Locations tracked in anti-abortion ad campaign

Over 14 million ads were delivered to individuals who visited abortion clinics and across social media platforms such as Facebook, Instagram, and Snapchat.

Senator Ron Wyden calls for protection against Near Intelligence amid an anti-abortion messaging and ad campaign.

In a recent letter to the Federal Trade Commission, Senator Ron Wyden expressed his concerns surrounding software company Near Intelligence (Near) amid the use of location data to promote anti-abortion messaging and ads to individuals who had visited reproductive health clinics.

“Near is a scandal-plagued location data broker, which sells personal information revealing where Americans have been, and consequently, the sensitive places they have visited,” the letter reads.

The Veritas Society, a pro-life media company established by the Wisconsin Right to Life, hired Recrue Media to promote the ad campaign, which lasted from 2019 to 2022, as first investigated by the Wall Street Journal in 2023.

To target these ads, Recrue Media’s employees used Near’s website to draw a line around the building and parking lot of each targeted facility, according to the letter.

“The Veritas Society stated that in 2020 in Wisconsin alone, it delivered 14.3 million ads to people who visited abortion clinics, and served ads to those devices across the women’s social pages, Facebook, Instagram, and Snapchat,” as per the letter.

Furthermore, the company targeted ads to individuals who had visited Planned Parenthood locations.

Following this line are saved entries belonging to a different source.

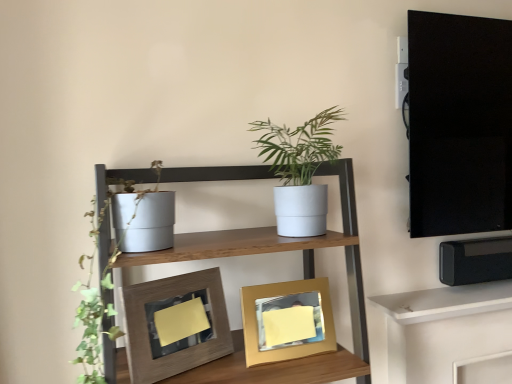
You are a GUI agent. You are given a task and a screenshot of the screen. Output one action in this format:
    pyautogui.click(x=<x>, y=<y>)
    Task: Click on the free space above black glossy tv cabinet at upper right (from a real-world perspective)
    This screenshot has height=384, width=512.
    Given the screenshot: What is the action you would take?
    pyautogui.click(x=467, y=27)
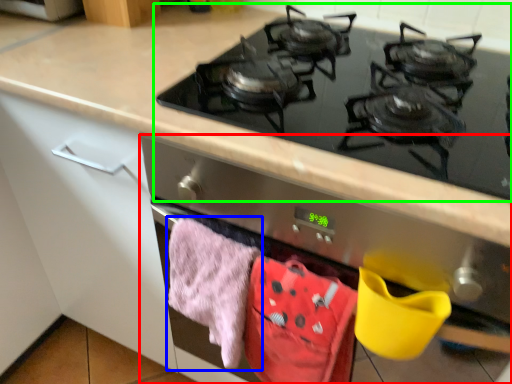
Question: Which object is the closest to the oven (highlighted by a red box)? Choose among these: beach towel (highlighted by a blue box) or gas stove (highlighted by a green box).

Choices:
 (A) beach towel
 (B) gas stove

Answer: (A)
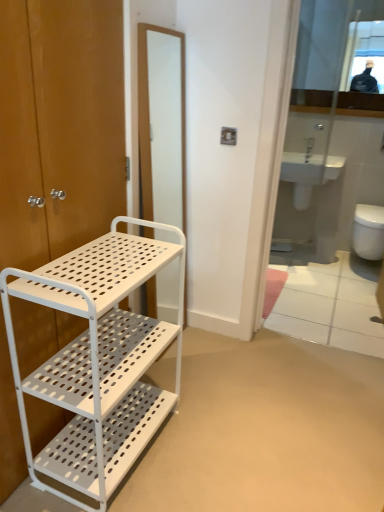
Question: From a real-world perspective, is white glossy toilet at right positioned above or below white matte screen door at center?

Choices:
 (A) above
 (B) below

Answer: (B)

Question: Relative to white matte screen door at center, is white glossy toilet at right in front or behind?

Choices:
 (A) behind
 (B) front

Answer: (A)

Question: Which object is positioned farthest from the matte wood door at left?

Choices:
 (A) glossy glass mirror at upper right, the first mirror when ordered from top to bottom
 (B) glossy glass mirror at upper right, acting as the second mirror starting from the top
 (C) white plastic bidet at center
 (D) white glossy toilet at right
 (E) white perforated metal shelf at left

Answer: (D)

Question: Considering the real-world distances, which object is farthest from the white perforated metal shelf at left?

Choices:
 (A) white glossy toilet at right
 (B) white matte screen door at center
 (C) white plastic bidet at center
 (D) glossy glass mirror at upper right, the second mirror from the bottom
 (E) white ceramic sink at center

Answer: (A)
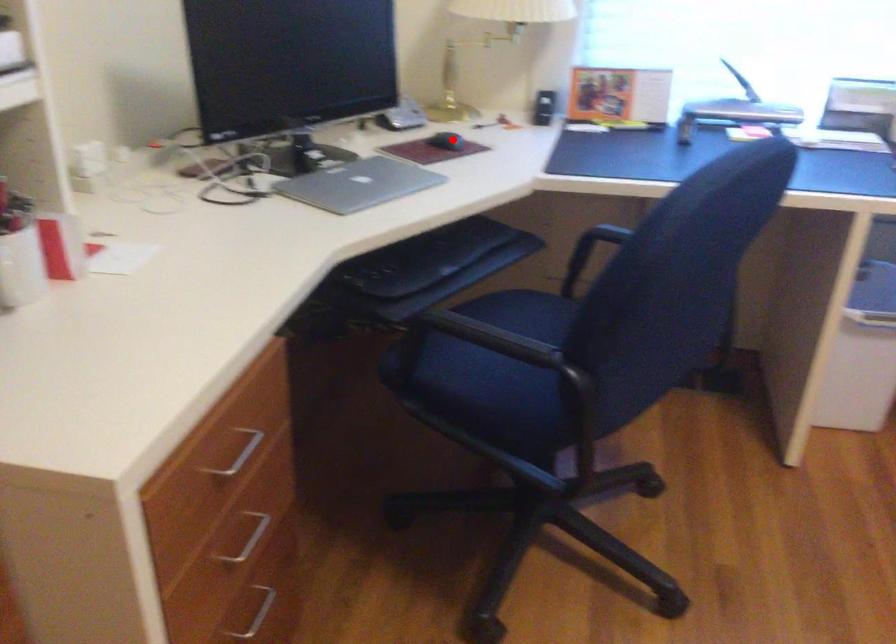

“Took the first pill at the clinic? It may not be too late to save your pregnancy,” reads one of the ads within the anti-abortion campaign.

Reportedly, the Veritas Society employed geolocation data to deliver targeted ads to individual devices.

The company’s campaign used typical digital advertising technology known as “geofencing” to obtain the IDs of devices present in Planned Parenthood clinics – these IDs were then used to target individuals on social media, according to the Wall Street Journal.

These ads were often interactive and re-directed victims to a site registered with the Veritas Society, where individuals were afforded two options:

“I want to undo the abortion pill” or “I am thinking about the abortion pill.”

The site was then able to track users who responded to the ads as they browsed the web.

In the letter, Wyden urges the Financial Trade Commission (FTC) to ensure that all location and device data acquired by Near is promptly erased and not sold or shared with third parties.

The Senator also calls upon the Securities Exchange Commission (SEC) to investigate Near and assess whether deceptive statements to investors qualify as securities fraud.